A recently settled U.S. Postal Inspection Service investigation into online retailer Amazon.com revealed the company was shipping parcels at postal rates cheaper than the prices they were entitled to receive, records show.
Seattle-based Amazon had been “mailing parcels at the media rate for which they were not eligible,” postal officials wrote in documents recently released to The Washington Times after an Oct. 23 open-records request.
The cheaper media rate is reserved for shipping books and other educational materials, which are not supposed to include advertisements.
The media-mail rate was designed in 1938 to provide lower postal rates for mailing books, and the Postal Rate Commission in 1984 updated the policy to include computer media.
TechFlash, an online news site that covers the technology industry and that has covered the investigation, in November first reported that Amazon.com would pay $1.5 million to settle the probe but that the company did not admit any wrongdoing.
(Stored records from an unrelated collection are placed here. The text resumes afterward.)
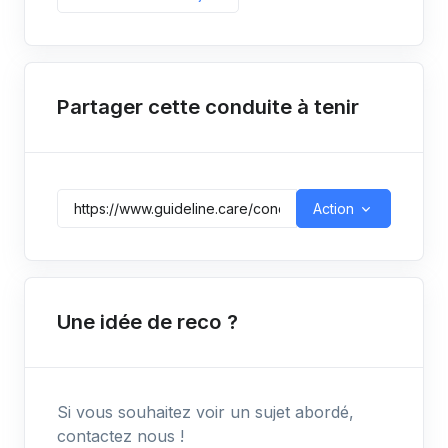
Partager cette conduite à tenir
Action
Une idée de reco ?
Si vous souhaitez voir un sujet abordé,
contactez nous !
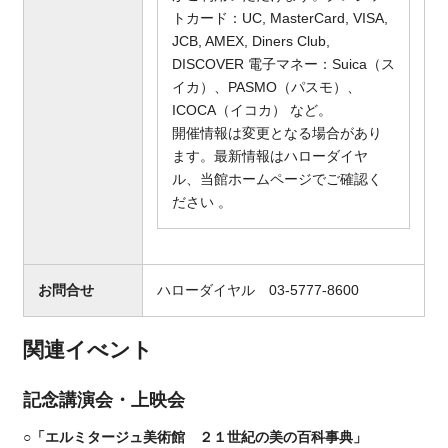
トカード：UC, MasterCard, VISA,
JCB, AMEX, Diners Club,
DISCOVER 電子マネー：Suica（ス
イカ）、PASMO（パスモ）、
ICOCA（イコカ） など。
開催情報は変更となる場合があり
ます。最新情報はハローダイヤ
ル、当館ホームページでご確認く
ださい 。
お問合せ
ハローダイヤル 03-5777-8600
関連イべント
記念講演会・上映会
○「エルミタージュ美術館 ２１世紀の美の百科事典」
The report also said Amazon disputed the Postal Service’s contention that it had improperly mailed products mainly from the video game category from January 2006 through January 2009.
Amazon.com first disclosed in a Securities and Exchange Commission filing that it was facing an investigation in early 2009 but provided few details and noted only that the investigation centered on “our compliance with Postal Service rules.” The company said it was cooperating.
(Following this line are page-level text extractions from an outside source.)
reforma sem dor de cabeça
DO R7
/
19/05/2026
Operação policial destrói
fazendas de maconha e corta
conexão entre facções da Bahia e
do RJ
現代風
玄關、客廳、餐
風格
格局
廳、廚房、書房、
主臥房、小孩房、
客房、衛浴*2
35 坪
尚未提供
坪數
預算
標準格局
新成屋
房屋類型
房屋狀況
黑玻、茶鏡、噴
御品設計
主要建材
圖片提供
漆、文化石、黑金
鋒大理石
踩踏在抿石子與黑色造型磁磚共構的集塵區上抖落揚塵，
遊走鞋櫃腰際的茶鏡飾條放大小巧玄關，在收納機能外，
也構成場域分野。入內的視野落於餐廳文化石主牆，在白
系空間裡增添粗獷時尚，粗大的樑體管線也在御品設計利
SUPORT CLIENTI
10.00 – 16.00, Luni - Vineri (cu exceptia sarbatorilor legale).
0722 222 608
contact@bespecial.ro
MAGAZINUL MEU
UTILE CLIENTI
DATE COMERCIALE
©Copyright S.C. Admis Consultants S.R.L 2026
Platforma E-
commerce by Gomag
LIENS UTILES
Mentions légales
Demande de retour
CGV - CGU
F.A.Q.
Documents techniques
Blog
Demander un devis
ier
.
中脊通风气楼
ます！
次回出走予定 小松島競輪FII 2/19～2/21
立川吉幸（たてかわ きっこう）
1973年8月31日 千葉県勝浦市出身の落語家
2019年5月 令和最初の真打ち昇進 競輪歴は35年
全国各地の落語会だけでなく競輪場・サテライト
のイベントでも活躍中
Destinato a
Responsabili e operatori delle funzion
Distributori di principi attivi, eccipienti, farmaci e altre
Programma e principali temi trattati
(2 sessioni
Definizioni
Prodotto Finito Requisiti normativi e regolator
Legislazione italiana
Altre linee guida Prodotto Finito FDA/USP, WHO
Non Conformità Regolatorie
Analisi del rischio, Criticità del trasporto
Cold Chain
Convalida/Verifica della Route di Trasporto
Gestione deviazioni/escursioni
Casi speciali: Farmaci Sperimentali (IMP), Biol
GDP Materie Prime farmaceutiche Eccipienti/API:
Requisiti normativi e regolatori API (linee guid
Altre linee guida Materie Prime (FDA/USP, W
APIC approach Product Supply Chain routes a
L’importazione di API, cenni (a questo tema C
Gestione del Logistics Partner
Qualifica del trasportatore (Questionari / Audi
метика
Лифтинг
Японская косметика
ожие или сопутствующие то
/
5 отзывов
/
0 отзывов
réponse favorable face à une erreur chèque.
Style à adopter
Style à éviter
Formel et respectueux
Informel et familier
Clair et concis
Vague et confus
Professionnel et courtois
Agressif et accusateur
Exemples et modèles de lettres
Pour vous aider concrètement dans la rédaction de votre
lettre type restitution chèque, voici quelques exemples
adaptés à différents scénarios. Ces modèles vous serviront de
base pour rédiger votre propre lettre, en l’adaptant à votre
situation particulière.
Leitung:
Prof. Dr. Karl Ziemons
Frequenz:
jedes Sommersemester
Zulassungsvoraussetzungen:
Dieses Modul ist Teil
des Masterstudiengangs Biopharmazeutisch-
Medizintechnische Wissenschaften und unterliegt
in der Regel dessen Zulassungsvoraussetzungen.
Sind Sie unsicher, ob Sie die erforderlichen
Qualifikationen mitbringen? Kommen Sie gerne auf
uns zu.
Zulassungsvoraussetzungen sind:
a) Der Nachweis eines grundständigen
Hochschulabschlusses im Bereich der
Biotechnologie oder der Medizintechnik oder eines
The company said in an Oct. 22 SEC filing that “the investigation was closed after we settled for a nominal amount.”
In the documents released to The Times, officials withheld 308 pages of records from the now-closed investigation in their entirety and released 19 other documents, including press clippings and postal rates.
The documents stated that in March 2009, Amazon executives and their outside lawyers traveled to Bala Cynwyd, Pa., to provide a presentation to postal inspectors that covered “an overview of the company, the media mail problem, new safeguards implemented by them, and the underpayment for media mail in [calendar year] 2008 as calculated by them.”
Postal officials also released a September 2009 U.S. Postal Service ruling that did not specifically reference Amazon or the investigation, but stated that neither video games nor storage devices such as “thumb drives” are eligible for shipping under the media-mail rate. The ruling says materials may not contain advertisements except “incidental announcements of other books with books in a computer-readable format.”
According to the Postal Service’s website, media-mail rates are reserved for “books, sound recordings, recorded video tapes, printed music and recorded computer-readable media,” such as CDs and DVDs. But materials aren’t supposed to contain advertisements “except for incidental announcements of books.”